Replace wildcards in a binary string avoiding three identical consecutive letters

Question

Given a string S of length N, return a string that is the result of replacing each '?' in the string S with an 'a' or a 'b' character and does not contain three identical consecutive letters (in other words, neither 'aaa' not 'bbb' may occur in the processed string).

Examples:

Given S="a?bb", output= "aabb"

Given S="??abb", output= "ababb" or "bbabb" or "baabb"

Given S="a?b?aa", output= "aabbaa"

1<=n<= 500000

I solved the problem using backtracking, but my solution is slow and won't work for greater N values, is there a better approach?

Answer 1

Possible Implementation for rules in my answer.

---

This implementation is

• left-to-right
• single pass with 2 look-behind and 1 look-ahead (despite initial checking)
• O(n) time complexity
• can be O(1) space complexity since the context is at most 4 character
• does not check for invalid Input

---

First merge the rules

• a?? => ab?
  • a??b => abab (a??b => ab?b => abab)
  • a??a => abba
  • a???????????????????b => ab??????????????????b
• ba?b => baab
• ^a?b => ^aab
• a? => ab otherwise (also imply a??)
  • aa? => aab
  • a?a => aba
  • aa?b => aabb

---

Then setup the boundary conditions.

The rule need the string not start with ?s (not necessary if simply fill them in another pass)

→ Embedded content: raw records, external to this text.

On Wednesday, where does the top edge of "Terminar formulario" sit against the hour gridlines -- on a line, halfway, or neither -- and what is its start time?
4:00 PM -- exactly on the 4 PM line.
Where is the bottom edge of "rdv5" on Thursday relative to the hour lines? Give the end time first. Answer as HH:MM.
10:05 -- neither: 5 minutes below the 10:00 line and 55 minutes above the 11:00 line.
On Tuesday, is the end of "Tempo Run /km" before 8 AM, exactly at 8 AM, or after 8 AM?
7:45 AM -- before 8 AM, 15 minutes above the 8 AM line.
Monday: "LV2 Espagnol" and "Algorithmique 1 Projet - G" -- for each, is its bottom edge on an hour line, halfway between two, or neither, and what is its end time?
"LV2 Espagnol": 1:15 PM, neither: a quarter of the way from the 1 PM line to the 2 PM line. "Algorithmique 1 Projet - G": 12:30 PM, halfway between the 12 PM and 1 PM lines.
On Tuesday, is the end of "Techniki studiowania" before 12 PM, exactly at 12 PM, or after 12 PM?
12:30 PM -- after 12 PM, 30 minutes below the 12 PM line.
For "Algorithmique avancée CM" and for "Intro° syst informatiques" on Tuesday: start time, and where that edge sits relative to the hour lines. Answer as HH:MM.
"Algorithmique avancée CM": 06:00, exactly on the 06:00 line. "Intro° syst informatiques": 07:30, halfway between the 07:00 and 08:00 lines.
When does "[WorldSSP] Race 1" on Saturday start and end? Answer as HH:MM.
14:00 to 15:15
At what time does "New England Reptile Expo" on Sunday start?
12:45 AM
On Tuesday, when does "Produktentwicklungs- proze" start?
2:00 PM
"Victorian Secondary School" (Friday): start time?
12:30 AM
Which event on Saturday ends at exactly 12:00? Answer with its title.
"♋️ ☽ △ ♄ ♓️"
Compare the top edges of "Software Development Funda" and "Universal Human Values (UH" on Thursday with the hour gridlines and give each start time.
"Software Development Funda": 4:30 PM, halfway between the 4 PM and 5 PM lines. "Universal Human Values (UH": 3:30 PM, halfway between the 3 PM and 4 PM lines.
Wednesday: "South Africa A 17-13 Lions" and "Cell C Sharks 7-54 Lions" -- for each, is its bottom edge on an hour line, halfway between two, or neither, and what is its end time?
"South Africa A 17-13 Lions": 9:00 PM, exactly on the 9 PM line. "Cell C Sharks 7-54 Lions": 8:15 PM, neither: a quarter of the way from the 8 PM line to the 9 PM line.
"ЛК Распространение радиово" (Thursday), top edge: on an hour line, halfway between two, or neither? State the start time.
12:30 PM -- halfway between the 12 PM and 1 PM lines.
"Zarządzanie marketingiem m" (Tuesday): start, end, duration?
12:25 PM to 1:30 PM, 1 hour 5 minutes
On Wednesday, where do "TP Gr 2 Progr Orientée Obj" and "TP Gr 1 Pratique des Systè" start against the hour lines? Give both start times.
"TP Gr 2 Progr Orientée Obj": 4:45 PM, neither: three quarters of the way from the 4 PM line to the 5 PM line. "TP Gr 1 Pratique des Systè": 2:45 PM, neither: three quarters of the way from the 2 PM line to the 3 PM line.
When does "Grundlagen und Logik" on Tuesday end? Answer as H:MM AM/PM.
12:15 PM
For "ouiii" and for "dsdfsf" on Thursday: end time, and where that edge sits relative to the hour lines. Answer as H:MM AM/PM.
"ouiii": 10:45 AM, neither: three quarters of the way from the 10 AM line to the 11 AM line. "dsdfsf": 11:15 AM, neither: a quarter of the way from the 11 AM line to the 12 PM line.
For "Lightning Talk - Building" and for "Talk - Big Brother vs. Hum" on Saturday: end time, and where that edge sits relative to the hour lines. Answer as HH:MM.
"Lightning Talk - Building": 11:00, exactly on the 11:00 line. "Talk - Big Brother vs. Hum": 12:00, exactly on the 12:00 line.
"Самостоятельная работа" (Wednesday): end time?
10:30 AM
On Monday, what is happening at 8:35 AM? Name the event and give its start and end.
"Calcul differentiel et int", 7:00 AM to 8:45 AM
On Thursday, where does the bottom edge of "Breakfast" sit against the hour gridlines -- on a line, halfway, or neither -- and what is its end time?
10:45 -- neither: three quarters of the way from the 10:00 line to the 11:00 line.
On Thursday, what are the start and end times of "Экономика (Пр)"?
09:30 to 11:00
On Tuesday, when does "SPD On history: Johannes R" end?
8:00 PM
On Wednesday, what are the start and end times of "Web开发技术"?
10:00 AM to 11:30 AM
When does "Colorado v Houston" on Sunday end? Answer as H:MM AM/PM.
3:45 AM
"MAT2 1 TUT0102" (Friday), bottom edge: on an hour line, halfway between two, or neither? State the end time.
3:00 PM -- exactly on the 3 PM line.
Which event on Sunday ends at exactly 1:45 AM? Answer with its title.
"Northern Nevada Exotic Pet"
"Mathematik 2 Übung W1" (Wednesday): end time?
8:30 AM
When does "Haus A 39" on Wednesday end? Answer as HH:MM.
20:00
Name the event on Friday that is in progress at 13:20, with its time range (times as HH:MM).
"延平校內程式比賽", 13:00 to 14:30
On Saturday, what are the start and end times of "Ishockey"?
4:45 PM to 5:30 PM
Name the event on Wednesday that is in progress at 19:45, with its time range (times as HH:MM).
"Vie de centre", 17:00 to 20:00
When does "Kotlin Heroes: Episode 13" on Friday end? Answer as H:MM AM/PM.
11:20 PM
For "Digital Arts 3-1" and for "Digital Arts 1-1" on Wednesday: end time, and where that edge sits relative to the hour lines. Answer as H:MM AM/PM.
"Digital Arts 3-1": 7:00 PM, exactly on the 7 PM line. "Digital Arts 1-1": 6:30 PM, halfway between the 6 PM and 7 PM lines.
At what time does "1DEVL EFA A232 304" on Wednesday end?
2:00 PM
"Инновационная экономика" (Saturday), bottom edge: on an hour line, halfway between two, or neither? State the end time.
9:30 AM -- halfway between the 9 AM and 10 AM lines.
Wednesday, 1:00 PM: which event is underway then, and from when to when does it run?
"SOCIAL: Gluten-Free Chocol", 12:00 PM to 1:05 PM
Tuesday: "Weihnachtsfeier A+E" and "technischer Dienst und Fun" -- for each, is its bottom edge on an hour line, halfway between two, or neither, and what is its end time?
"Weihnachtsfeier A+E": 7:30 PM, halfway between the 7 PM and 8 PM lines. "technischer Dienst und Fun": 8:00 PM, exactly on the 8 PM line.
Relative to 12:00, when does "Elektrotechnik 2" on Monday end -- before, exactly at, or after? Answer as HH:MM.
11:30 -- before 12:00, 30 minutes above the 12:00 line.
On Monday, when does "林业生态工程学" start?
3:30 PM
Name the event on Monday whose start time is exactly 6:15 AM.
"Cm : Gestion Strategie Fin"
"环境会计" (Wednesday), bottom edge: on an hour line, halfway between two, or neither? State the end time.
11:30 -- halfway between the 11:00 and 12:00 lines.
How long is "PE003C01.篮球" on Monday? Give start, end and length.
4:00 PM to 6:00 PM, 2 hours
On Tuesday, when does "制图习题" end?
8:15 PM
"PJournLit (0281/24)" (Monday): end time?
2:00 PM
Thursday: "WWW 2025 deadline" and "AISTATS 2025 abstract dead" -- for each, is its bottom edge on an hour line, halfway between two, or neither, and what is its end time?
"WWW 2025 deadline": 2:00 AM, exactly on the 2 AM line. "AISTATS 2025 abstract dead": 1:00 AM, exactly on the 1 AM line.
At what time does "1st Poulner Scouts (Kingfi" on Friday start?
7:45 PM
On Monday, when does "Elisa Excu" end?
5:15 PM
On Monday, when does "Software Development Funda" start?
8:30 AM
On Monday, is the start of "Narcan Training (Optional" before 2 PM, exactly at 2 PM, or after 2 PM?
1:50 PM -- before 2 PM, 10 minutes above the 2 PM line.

• ^?? => a? (as if we prepend a b)
• ^?a => ba

The rule need 2 look back in case of a?b so I simply pre-apply it to prevent the check inside primary loop

• prefill ^a?b => ^aab

---

The Code (WandBox link)

char inverse(char c){return c=='a'?'b':'a';}

std::string solve(std::string s){
   
   /// boundary conditions
   
   if(s.size()<3){
      for(auto& c:s) if(c=='?') c='b';
      return s;
   }
   
   if(s.starts_with("??")) s[0]='a'; // ?? => a? // not really necessary if use another pass to fill prefix '?'s
   if(s.starts_with("?a")  || s.starts_with("?b"))  s[0]=inverse(s[1]); // ?a => ba // not really necessary as above
   if(s.starts_with("a??") || s.starts_with("b??")) s[1]=inverse(s[0]); // not really necessary, just to prevent access s[-1]
   if(s.starts_with("a?b") || s.starts_with("b?a")) s[1]=s[0]; // ^a?b => aab
   
   /// primary loop
   
   for(auto curr=s.data(); curr!=s.data()+s.size(); ++curr)
   if(*curr=='?'){
      if(curr[-1]!=curr[1] && curr[-2]==curr[1]) *curr=curr[-1]; // ba?b => baab
      else *curr = inverse(curr[-1]); // a? => b (rule coaslesing)
   }
    
   return s;
}

Answer 2

The greedy version below seems to work. This way, we could have constant space aside from one output string. Can someone help find a counter example? I wrote this idea before implementing the straightforward dynamic program (see this revision). Try to maintain sequences of two of the same character as much as possible.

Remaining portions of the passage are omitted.